EXERCISE GOAL:
Identify every line in the records below that contains the word "following", and reproduce each one.
------------------------------
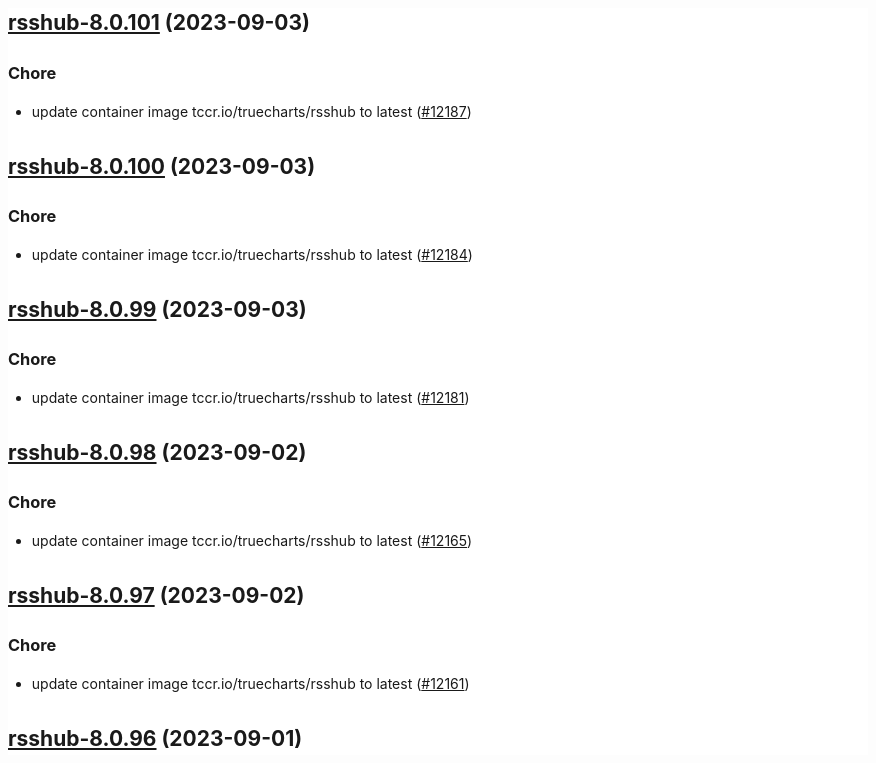 ## [rsshub-8.0.101](https://github.com/truecharts/charts/compare/rsshub-8.0.100...rsshub-8.0.101) (2023-09-03)

### Chore

- update container image tccr.io/truecharts/rsshub to latest ([#12187](https://github.com/truecharts/charts/issues/12187))
  
  


## [rsshub-8.0.100](https://github.com/truecharts/charts/compare/rsshub-8.0.99...rsshub-8.0.100) (2023-09-03)

### Chore

- update container image tccr.io/truecharts/rsshub to latest ([#12184](https://github.com/truecharts/charts/issues/12184))
  
  


## [rsshub-8.0.99](https://github.com/truecharts/charts/compare/rsshub-8.0.98...rsshub-8.0.99) (2023-09-03)

### Chore

- update container image tccr.io/truecharts/rsshub to latest ([#12181](https://github.com/truecharts/charts/issues/12181))
  
  


## [rsshub-8.0.98](https://github.com/truecharts/charts/compare/rsshub-8.0.97...rsshub-8.0.98) (2023-09-02)

### Chore

- update container image tccr.io/truecharts/rsshub to latest ([#12165](https://github.com/truecharts/charts/issues/12165))
  
  


## [rsshub-8.0.97](https://github.com/truecharts/charts/compare/rsshub-8.0.96...rsshub-8.0.97) (2023-09-02)

### Chore

- update container image tccr.io/truecharts/rsshub to latest ([#12161](https://github.com/truecharts/charts/issues/12161))
  
  


## [rsshub-8.0.96](https://github.com/truecharts/charts/compare/rsshub-8.0.95...rsshub-8.0.96) (2023-09-01)
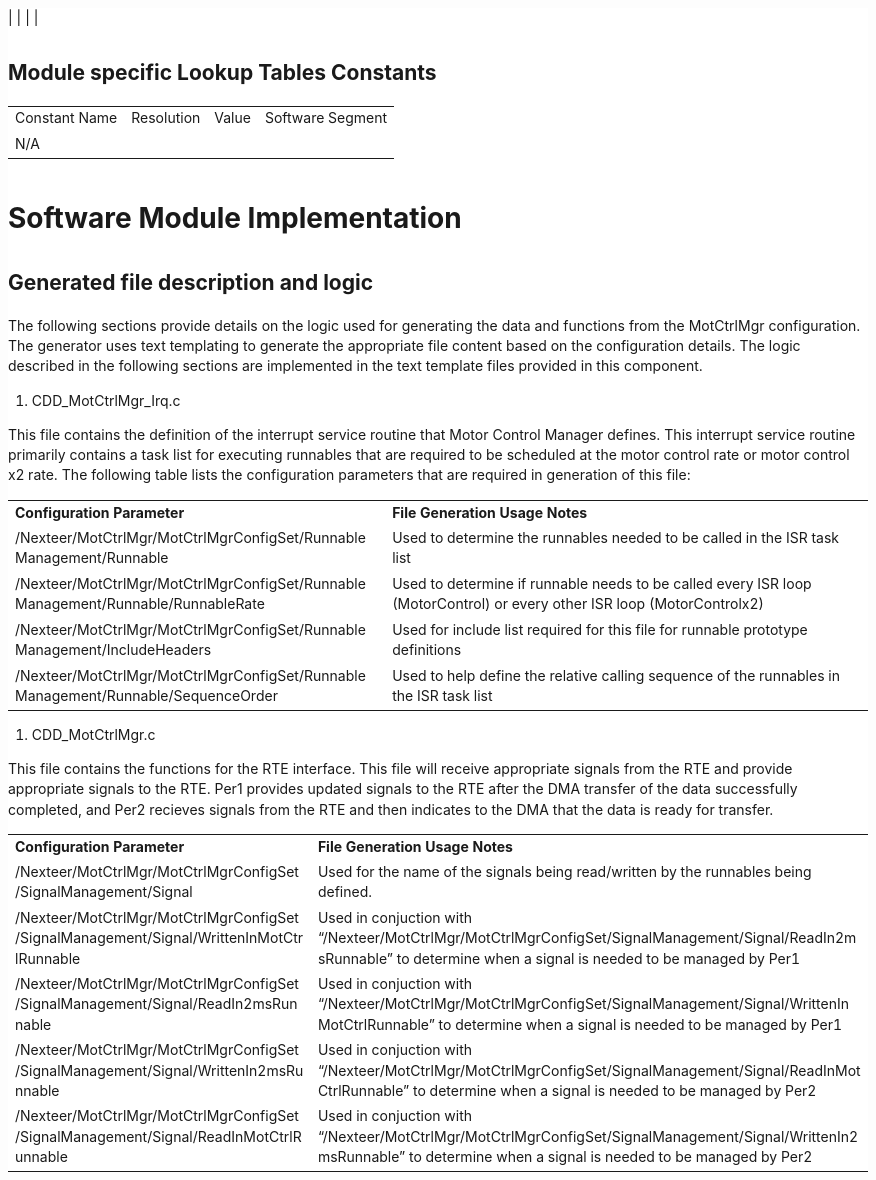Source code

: |               |
|               |

## Module specific Lookup Tables Constants

|               |            |       |                  |
|---------------|------------|-------|------------------|
| Constant Name | Resolution | Value | Software Segment |
| N/A           |            |       |                  |

# Software Module Implementation

## Generated file description and logic

The following sections provide details on the logic used for generating
the data and functions from the MotCtrlMgr configuration. The generator
uses text templating to generate the appropriate file content based on
the configuration details. The logic described in the following sections
are implemented in the text template files provided in this component.

1.  CDD_MotCtrlMgr_Irq.c

This file contains the definition of the interrupt service routine that
Motor Control Manager defines. This interrupt service routine primarily
contains a task list for executing runnables that are required to be
scheduled at the motor control rate or motor control x2 rate. The
following table lists the configuration parameters that are required in
generation of this file:

|                                                                                   |                                                                                                                         |
|-----------------------------|-------------------------------------------|
| **Configuration Parameter**                                                       | **File Generation Usage Notes**                                                                                         |
| /Nexteer/MotCtrlMgr/MotCtrlMgrConfigSet/RunnableManagement/Runnable               | Used to determine the runnables needed to be called in the ISR task list                                                |
| /Nexteer/MotCtrlMgr/MotCtrlMgrConfigSet/RunnableManagement/Runnable/RunnableRate  | Used to determine if runnable needs to be called every ISR loop (MotorControl) or every other ISR loop (MotorControlx2) |
| /Nexteer/MotCtrlMgr/MotCtrlMgrConfigSet/RunnableManagement/IncludeHeaders         | Used for include list required for this file for runnable prototype definitions                                         |
| /Nexteer/MotCtrlMgr/MotCtrlMgrConfigSet/RunnableManagement/Runnable/SequenceOrder | Used to help define the relative calling sequence of the runnables in the ISR task list                                 |

1.  CDD_MotCtrlMgr.c

This file contains the functions for the RTE interface. This file will
receive appropriate signals from the RTE and provide appropriate signals
to the RTE. Per1 provides updated signals to the RTE after the DMA
transfer of the data successfully completed, and Per2 recieves signals
from the RTE and then indicates to the DMA that the data is ready for
transfer.

|                                                                                          |                                                                                                                                                                               |
|-----------------------------|-------------------------------------------|
| **Configuration Parameter**                                                              | **File Generation Usage Notes**                                                                                                                                               |
| /Nexteer/MotCtrlMgr/MotCtrlMgrConfigSet/SignalManagement/Signal                          | Used for the name of the signals being read/written by the runnables being defined.                                                                                           |
| /Nexteer/MotCtrlMgr/MotCtrlMgrConfigSet/SignalManagement/Signal/WrittenInMotCtrlRunnable | Used in conjuction with “/Nexteer/MotCtrlMgr/MotCtrlMgrConfigSet/SignalManagement/Signal/ReadIn2msRunnable” to determine when a signal is needed to be managed by Per1        |
| /Nexteer/MotCtrlMgr/MotCtrlMgrConfigSet/SignalManagement/Signal/ReadIn2msRunnable        | Used in conjuction with “/Nexteer/MotCtrlMgr/MotCtrlMgrConfigSet/SignalManagement/Signal/WrittenInMotCtrlRunnable” to determine when a signal is needed to be managed by Per1 |
| /Nexteer/MotCtrlMgr/MotCtrlMgrConfigSet/SignalManagement/Signal/WrittenIn2msRunnable     | Used in conjuction with “/Nexteer/MotCtrlMgr/MotCtrlMgrConfigSet/SignalManagement/Signal/ReadInMotCtrlRunnable” to determine when a signal is needed to be managed by Per2    |
| /Nexteer/MotCtrlMgr/MotCtrlMgrConfigSet/SignalManagement/Signal/ReadInMotCtrlRunnable    | Used in conjuction with “/Nexteer/MotCtrlMgr/MotCtrlMgrConfigSet/SignalManagement/Signal/WrittenIn2msRunnable” to determine when a signal is needed to be managed by Per2     |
------------------------------
TASK SOLUTION:
The following sections provide details on the logic used for generating
the configuration details. The logic described in the following sections
following table lists the configuration parameters that are required in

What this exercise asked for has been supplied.